Sunshine streamed down on the Mediterranean bay where hundreds of onlookers watched as the final cable attaching ship to shore was cut, finally severing ties between the Tuscan island of Giglio and the ship two and a half years after its capsize claimed 32 lives.
"We've done it! She's off!" shouted salvage specialists in hard hats who popped champagne bottles and sprayed the crowd, while tourists cheered and church bells rang out as the ship was pulled away.
"It's hard not to get emotional," said Franco Porcellacchia, an engineer with ship owner Costa Crociere.
"Today, Giglio is once again ours," a local man, visibly relieved to see the back of the Concordia, told AFP.
The rusting liner, roughly twice the size of the Titanic and now hoisted afloat by massive air chambers, will be tugged to the port of Genoa in northwest Italy, where it will be dismantled and scrapped.
The massive operation – including a 18-man crew aboard the Concordia, a dozen accompanying vessels, and two giant tug boats pulling the wreckage at a speed of just two knots (3.7 kilometres) per hour – is expected to reach Genoa in four days.
"This is a big day for Giglio but we'll only be able to relax once it reaches Genoa", Nick Sloane, the South African salvage master in charge of the operation, said.
Franklin Fitzgerald, 35, an industrial diver from Texas, called his work on the Concordia "one of the proudest moments of my career. It's a very happy day for all of us," he told AFP.
'We can finally go our way'
On the evening of January 13th 2012, the 4,229 passengers from 70 countries were settling into the first night of their cruise when their luxury liner struck a rocky outcrop off Giglio.
The biggest Italian passenger ship ever built – the length of three football fields – the Concordia boasted four swimming pools, tennis courts, 13 bars, a cinema and a casino.
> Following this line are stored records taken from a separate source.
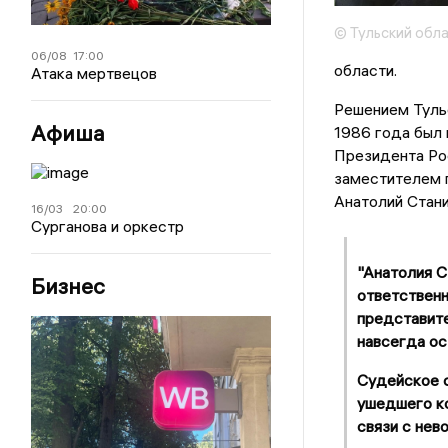
© Тульский обл
06/08
17:00
области.
Атака мертвецов
Решением Тульс
Афиша
1986 года был 
Президента Ро
заместителем 
Анатолий Стани
16/03
20:00
Сурганова и оркестр
"Анатолия С
Бизнес
ответственн
представите
навсегда ос
Судейское 
ушедшего ко
связи с нев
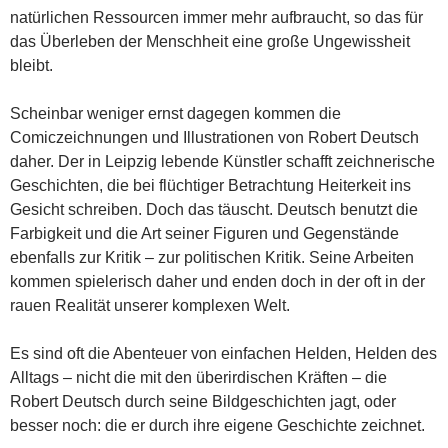
natürlichen Ressourcen immer mehr aufbraucht, so das für
das Überleben der Menschheit eine große Ungewissheit
bleibt.
Scheinbar weniger ernst dagegen kommen die
Comiczeichnungen und Illustrationen von Robert Deutsch
daher. Der in
Leipzig
lebende Künstler schafft zeichnerische
Geschichten, die bei flüchtiger Betrachtung Heiterkeit ins
Gesicht schreiben. Doch das täuscht. Deutsch benutzt die
Farbigkeit und die Art seiner Figuren und Gegenstände
ebenfalls zur Kritik – zur politischen Kritik. Seine Arbeiten
kommen spielerisch daher und enden doch in der oft in der
rauen Realität unserer komplexen Welt.
Es sind oft die Abenteuer von einfachen Helden, Helden des
Alltags – nicht die mit den überirdischen Kräften – die
Robert Deutsch durch seine Bildgeschichten jagt, oder
besser noch: die er durch ihre eigene Geschichte zeichnet.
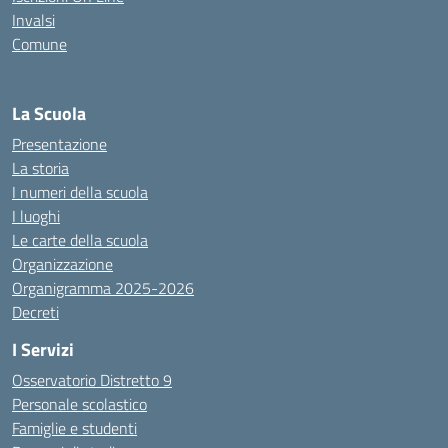
Invalsi
Comune
La Scuola
Presentazione
La storia
I numeri della scuola
I luoghi
Le carte della scuola
Organizzazione
Organigramma 2025-2026
Decreti
I Servizi
Osservatorio Distretto 9
Personale scolastico
Famiglie e studenti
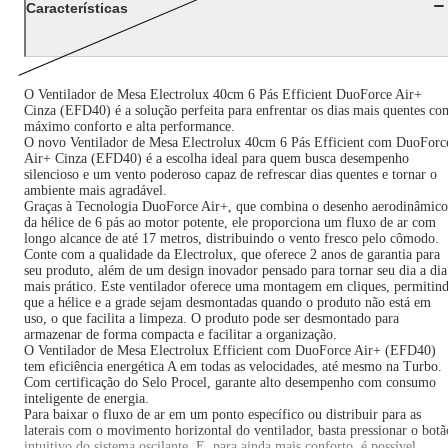
Características
O Ventilador de Mesa Electrolux 40cm 6 Pás Efficient DuoForce Air+
Cinza (EFD40) é a solução perfeita para enfrentar os dias mais quentes co
máximo conforto e alta performance.
O novo Ventilador de Mesa Electrolux 40cm 6 Pás Efficient com DuoForc
Air+ Cinza (EFD40) é a escolha ideal para quem busca desempenho
silencioso e um vento poderoso capaz de refrescar dias quentes e tornar o
ambiente mais agradável.
Graças à Tecnologia DuoForce Air+, que combina o desenho aerodinâmico
da hélice de 6 pás ao motor potente, ele proporciona um fluxo de ar com
longo alcance de até 17 metros, distribuindo o vento fresco pelo cômodo.
Conte com a qualidade da Electrolux, que oferece 2 anos de garantia para
seu produto, além de um design inovador pensado para tornar seu dia a dia
mais prático. Este ventilador oferece uma montagem em cliques, permitin
que a hélice e a grade sejam desmontadas quando o produto não está em
uso, o que facilita a limpeza. O produto pode ser desmontado para
armazenar de forma compacta e facilitar a organização.
O Ventilador de Mesa Electrolux Efficient com DuoForce Air+ (EFD40)
tem eficiência energética A em todas as velocidades, até mesmo na Turbo.
Com certificação do Selo Procel, garante alto desempenho com consumo
inteligente de energia.
Para baixar o fluxo de ar em um ponto específico ou distribuir para as
laterais com o movimento horizontal do ventilador, basta pressionar o botã
intuitivo do sistema oscilante. E, para ainda mais conforto, é possível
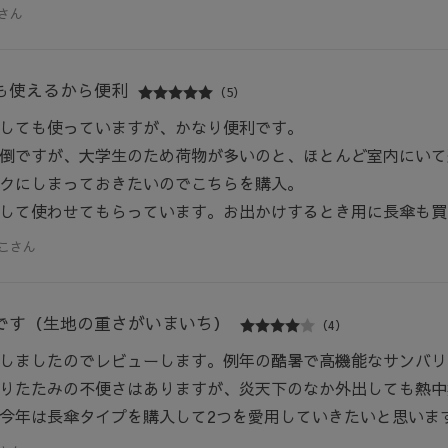
さん
も使えるから便利
（5）
しても使っていますが、かなり便利です。
倒ですが、大学生のため荷物が多いのと、ほとんど室内にいて
クにしまっておきたいのでこちらを購入。
して使わせてもらっています。お出かけするとき用に長傘も買
こさん
です（生地の重さがいまいち）
（4）
しましたのでレビューします。例年の酷暑で高機能なサンバリア
りたたみの不便さはありますが、炎天下のなか外出しても熱中
今年は長傘タイプを購入して2つを愛用していきたいと思いま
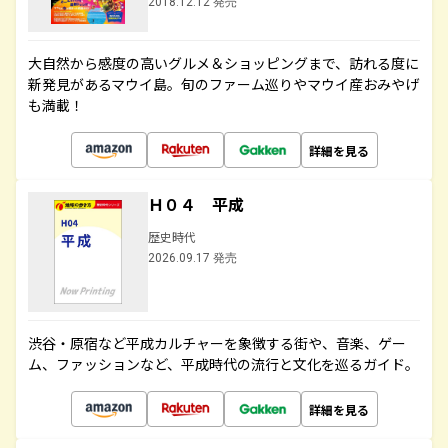
2018.12.12 発売
大自然から感度の高いグルメ＆ショッピングまで、訪れる度に
新発見があるマウイ島。旬のファーム巡りやマウイ産おみやげ
も満載！
詳細を見る
Ｈ０４ 平成
歴史時代
2026.09.17 発売
渋谷・原宿など平成カルチャーを象徴する街や、音楽、ゲー
ム、ファッションなど、平成時代の流行と文化を巡るガイド。
詳細を見る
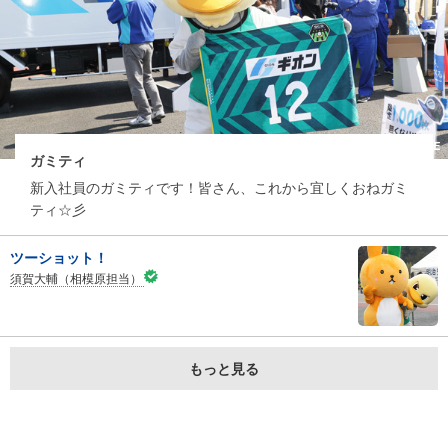
ガミティ
新入社員のガミティです！皆さん、これから宜しくおねガミ
ティ☆彡
ツーショット！
須賀大輔（相模原担当）
もっと見る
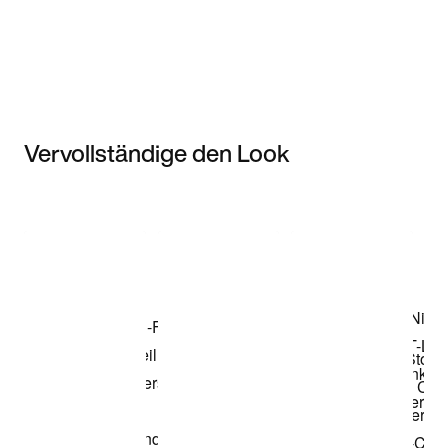
Vervollständige den Look
Item 3 of 3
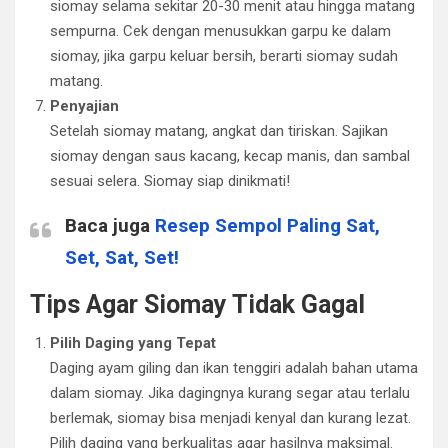
siomay selama sekitar 20-30 menit atau hingga matang
sempurna. Cek dengan menusukkan garpu ke dalam
siomay, jika garpu keluar bersih, berarti siomay sudah
matang.
Penyajian
Setelah siomay matang, angkat dan tiriskan. Sajikan
siomay dengan saus kacang, kecap manis, dan sambal
sesuai selera. Siomay siap dinikmati!
Baca juga
Resep Sempol Paling Sat,
Set, Sat, Set!
Tips Agar Siomay Tidak Gagal
Pilih Daging yang Tepat
Daging ayam giling dan ikan tenggiri adalah bahan utama
dalam siomay. Jika dagingnya kurang segar atau terlalu
berlemak, siomay bisa menjadi kenyal dan kurang lezat.
Pilih daging yang berkualitas agar hasilnya maksimal.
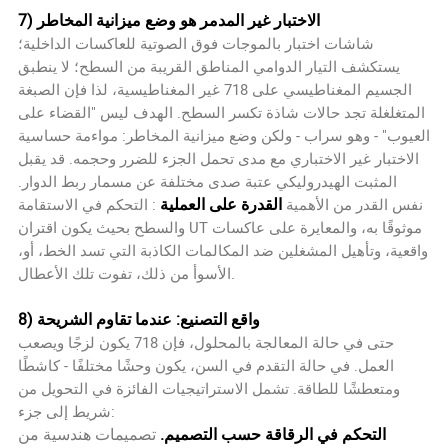
7) الاختبار غير المدمر هو وضع ميزانية المخاطر
شاشات اختبار بالموجات فوق الصوتية للعاكسات الداخلية؛
يستكشف التيار الدوامي المناطق القريبة من السطح؛ لا ينطبق
الجسيم المغناطيسي على 718 غير المغناطيسية، لذا فإن الصبغة
المتغلغلة تجد حالات شاذة تكسر السطح. الهدف ليس "القضاء على
العيوب" - وهو سراب - ولكن وضع ميزانية المخاطر: مواءمة حساسية
الاختبار غير الاختباري مع مدى تحمل الجزء للضرر وحجمه. قد يقبل
المثبت الهيدروليكي عتبة صدى مختلفة عن مسمار ربط الدوار.
القدرة على العملية
نفس القدر من الأهمية
: التحكم في الاستقامة
والسطح بحيث يكون اقتران UT موثوقًا به، والمعايرة على عاكسات
واقعية، وتأهيل المشغلين ضد المكالمات الكاذبة التي تسد الخط، أو،
الأسوأ من ذلك، تفوت تلك الأعطال.
8) واقع التصنيع: عندما تقاوم الشريحة
حتى في حالة المعالجة بالمحلول، فإن 718 يكون لزجًا ويصعب
العمل. في حالة التقدم في السن، يكون وحشًا مختلفًا - كاشطًا
ومتعطشًا للطاقة. تشمل الاستراتيجيات الفائزة في التحويل من
شريط إلى جزء:
التحكم في الرقاقة حسب التصميم.
تصميمات هندسية من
The crash tore a massive gash in its hull and it veered sharply as the water poured in, eventually keeling over and sparking a panicky evacuation and, ultimately, dozens of deaths.
Surviving passengers who returned to Giglio for the final farewell, said they are ready to put the nightmare behind them.
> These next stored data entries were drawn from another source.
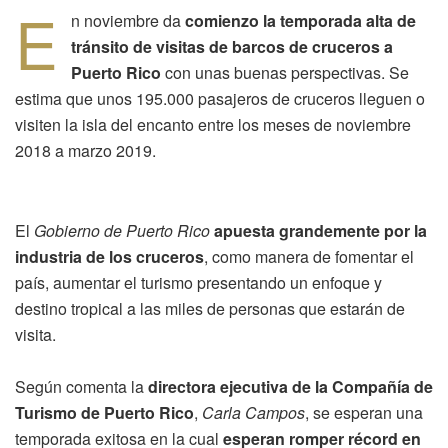
E
n noviembre da
comienzo la temporada alta de
tránsito de visitas de barcos de cruceros a
Puerto Rico
con unas buenas perspectivas. Se
estima que unos 195.000 pasajeros de cruceros lleguen o
visiten la isla del encanto entre los meses de noviembre
2018 a marzo 2019.
El
Gobierno de Puerto Rico
apuesta grandemente por la
industria de los cruceros
, como manera de fomentar el
país, aumentar el turismo presentando un enfoque y
destino tropical a las miles de personas que estarán de
visita.
Según comenta la
directora ejecutiva de la Compañía de
Turismo de Puerto Rico
,
Carla Campos
, se esperan una
temporada exitosa en la cual
esperan romper récord en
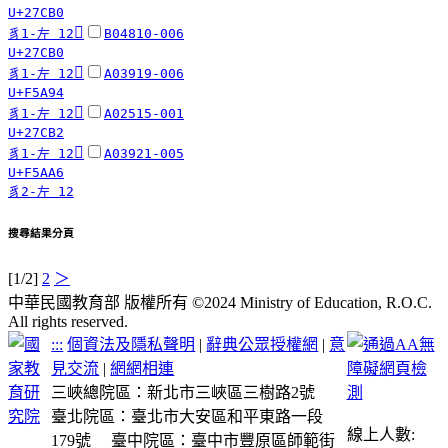
U+27CB0
𧲰
豸1-左 12
B04810-006
U+27CB0
󵪔
豸1-左 12
A03919-006
U+F5A94
𧲲
豸1-左 12
A02515-001
U+27CB2
󵪦
豸1-左 12
A03921-005
U+F5AA6
豸2-左 12
搜尋結果分頁
[1/2]
2
＞
中華民國教育部 版權所有 ©2024 Ministry of Education, R.O.C.
All rights reserved.
:::
個資法及隱私聲明
|
辭典公眾授權網
|
意
見交流
|
網網相連
三峽總院區：新北市三峽區三樹路2號
臺北院區：臺北市大安區和平東路一段
線上人數:
179號
臺中院區：臺中市豐原區師範街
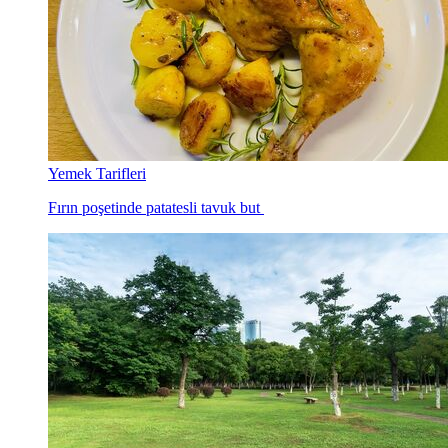
Yemek Tarifleri
Fırın poşetinde patatesli tavuk but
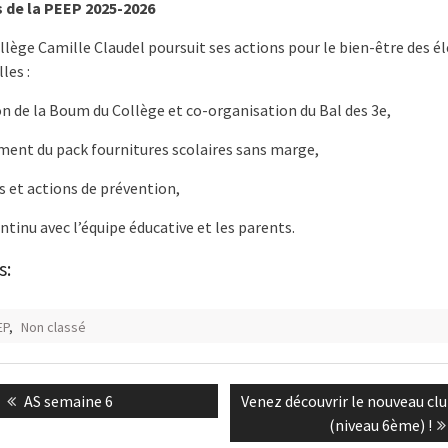
s de la PEEP 2025-2026
lège Camille Claudel poursuit ses actions pour le bien-être des élè
les :
n de la Boum du Collège et co-organisation du Bal des 3e,
ment du pack fournitures scolaires sans marge,
 et actions de prévention,
ntinu avec l’équipe éducative et les parents.
s:
EP
,
Non classé
n
Previous
Next
AS semaine 6
Venez découvrir le nouveau cl
post:
post:
(niveau 6ème) !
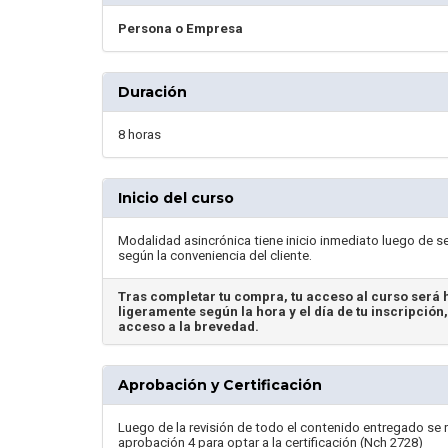
Persona o Empresa
Duración
8 horas
Inicio del curso
Modalidad asincrónica tiene inicio inmediato luego de s
según la conveniencia del cliente.
Tras completar tu compra, tu acceso al curso será h
ligeramente según la hora y el día de tu inscripción
acceso a la brevedad.
Aprobación y Certificación
Luego de la revisión de todo el contenido entregado se 
aprobación 4 para optar a la certificación (Nch 2728)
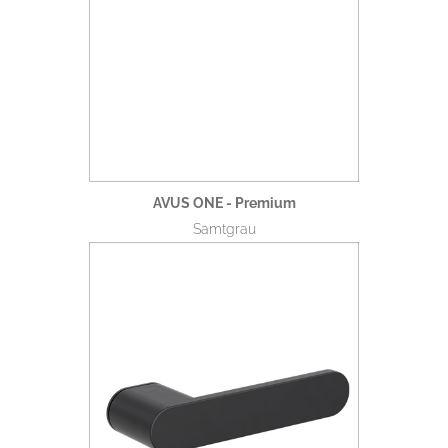
AVUS ONE - Premium
Samtgrau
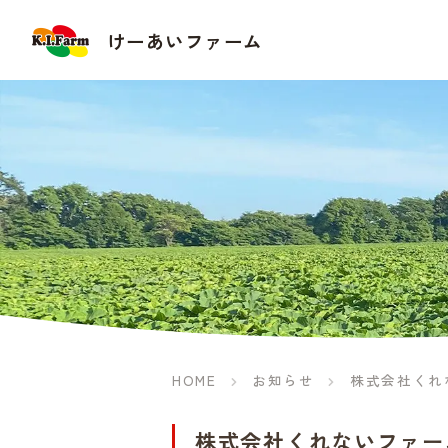
HOME
お知らせ
株式会社くれ
株式会社くれないファー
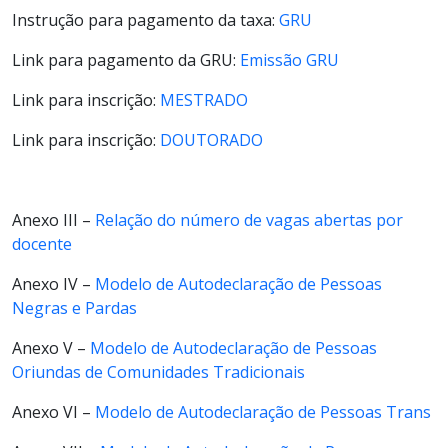
Instrução para pagamento da taxa:
GRU
Link para pagamento da GRU:
Emissão GRU
Link para inscrição:
MESTRADO
Link para inscrição:
DOUTORADO
Anexo III –
Relação do número de vagas abertas por
docente
Anexo IV –
Modelo de Autodeclaração de Pessoas
Negras e Pardas
Anexo V –
Modelo de Autodeclaração de Pessoas
Oriundas de Comunidades Tradicionais
Anexo VI –
Modelo de Autodeclaração de Pessoas Trans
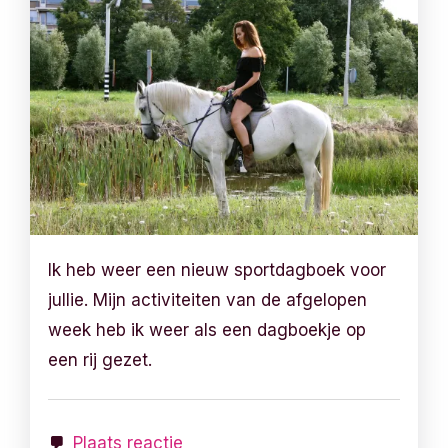
Ik heb weer een nieuw sportdagboek voor
jullie. Mijn activiteiten van de afgelopen
week heb ik weer als een dagboekje op
een rij gezet.
Plaats reactie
"We hope that what we've kept inside us will depart when the boat departs.
And that as it goes on its way, we can finally go on ours," Anne Decre of the French Survivors' Collective told AFP, clutching the hand of friend Nicole Servel whose husband died in the disaster.
After leaving Giglio around 0900 GMT, the Concordia was just southeast of the island of Elba by around 1630 GMT.
A billion-euro operation
In what Costa Crociere estimates is a billion-euro salvage operation – excluding the cost of its ultimate disposal – the Costa Concordia is being towed by Dutch- and Vanuatu-flagged boats, while the flotilla carries divers, specialist engineers, a medical team and environmental experts.
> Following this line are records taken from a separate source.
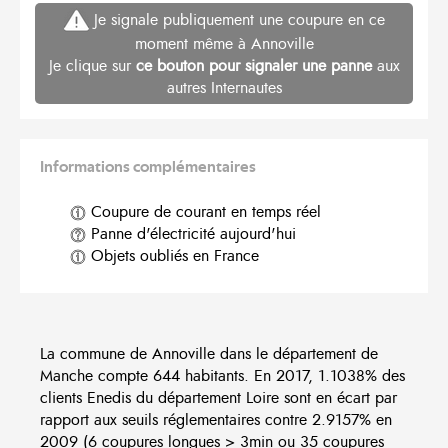
Je signale publiquement une coupure en ce
moment même à Annoville
Je clique sur
ce bouton pour signaler une panne
aux
autres Internautes
Informations complémentaires
Coupure de courant en temps réel
Panne d'électricité aujourd'hui
Objets oubliés en France
La commune de Annoville dans le département de
Manche compte 644 habitants. En 2017, 1.1038% des
clients Enedis du département Loire sont en écart par
rapport aux seuils réglementaires contre 2.9157% en
2009 (6 coupures longues > 3min ou 35 coupures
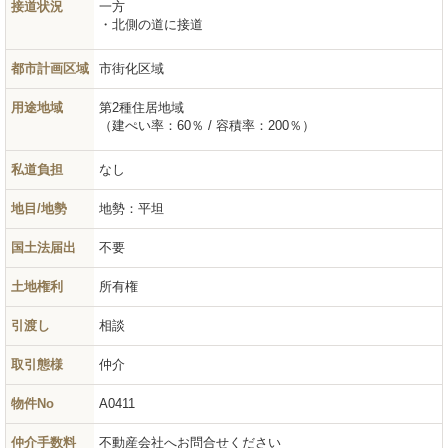
接道状況
一方
北側の道に接道
都市計画区域
市街化区域
用途地域
第2種住居地域
（建ぺい率：60％ / 容積率：200％）
私道負担
なし
地目/地勢
地勢：平坦
国土法届出
不要
土地権利
所有権
引渡し
相談
取引態様
仲介
物件No
A0411
仲介手数料
不動産会社へお問合せください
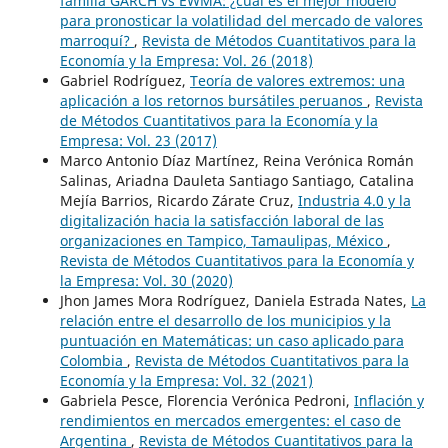
familia GARCH vs EWMA: ¿cuál es el mejor modelo
para pronosticar la volatilidad del mercado de valores
marroquí?
,
Revista de Métodos Cuantitativos para la
Economía y la Empresa: Vol. 26 (2018)
Gabriel Rodríguez,
Teoría de valores extremos: una
aplicación a los retornos bursátiles peruanos
,
Revista
de Métodos Cuantitativos para la Economía y la
Empresa: Vol. 23 (2017)
Marco Antonio Díaz Martínez, Reina Verónica Román
Salinas, Ariadna Dauleta Santiago Santiago, Catalina
Mejía Barrios, Ricardo Zárate Cruz,
Industria 4.0 y la
digitalización hacia la satisfacción laboral de las
organizaciones en Tampico, Tamaulipas, México
,
Revista de Métodos Cuantitativos para la Economía y
la Empresa: Vol. 30 (2020)
Jhon James Mora Rodríguez, Daniela Estrada Nates,
La
relación entre el desarrollo de los municipios y la
puntuación en Matemáticas: un caso aplicado para
Colombia
,
Revista de Métodos Cuantitativos para la
Economía y la Empresa: Vol. 32 (2021)
Gabriela Pesce, Florencia Verónica Pedroni,
Inflación y
rendimientos en mercados emergentes: el caso de
Argentina
,
Revista de Métodos Cuantitativos para la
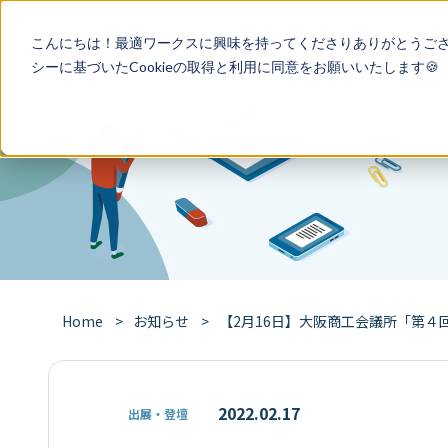
特徴
導入事
こんにちは！最適ワークスに興味を持ってくださりありがとうご
シー
に基づいたCookieの取得と利用に同意をお願いいたします🍪
Home
お知らせ
【2月16日】大阪商工会議所「第４回
2022.02.17
出展・登壇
Close to 500 workers from around the globe have camped out for years in Giglio working toward the refloating and salvage of the vessel.
Sensors attached to its sides will monitor for possible cracks in the crippled hull, while underwater cameras will watch for debris washing out of the vessel amid fears toxic waste could spill into the sea.
Objects floating free such as suitcases, clothes and furniture will be caught in a huge net while infrared sensors will be used to detect possible oil leaks at night.
Sloane, whose 20-year career as salvage master has taken him to six continents and two warzones, has called the Costa Concordia the "biggest challenge" and said he is ready to "wave goodbye to Giglio".
At a press conference here on Wednesday, Italian Environment Minister Gian Luca Galletti hailed Sloane as "our champion".
One man still missing
The body of Indian waiter Russel Rebello is still missing and there will be a search for his remains when the ship is dismantled.
Ship captain Francesco Schettino, dubbed Italy's "most hated man", is on trial for manslaughter, causing a shipwreck and abandoning the ship before it had been evacuated – even though he claimed he fell into a lifeboat.
He found himself in hot water again Tuesday after photographs emerged of him partying as preparations were being made for the towing.
Four other crew members and an executive from the Costa Crociere, part of the US giant Carnival, have already plea-bargained and been convicted on lesser charges.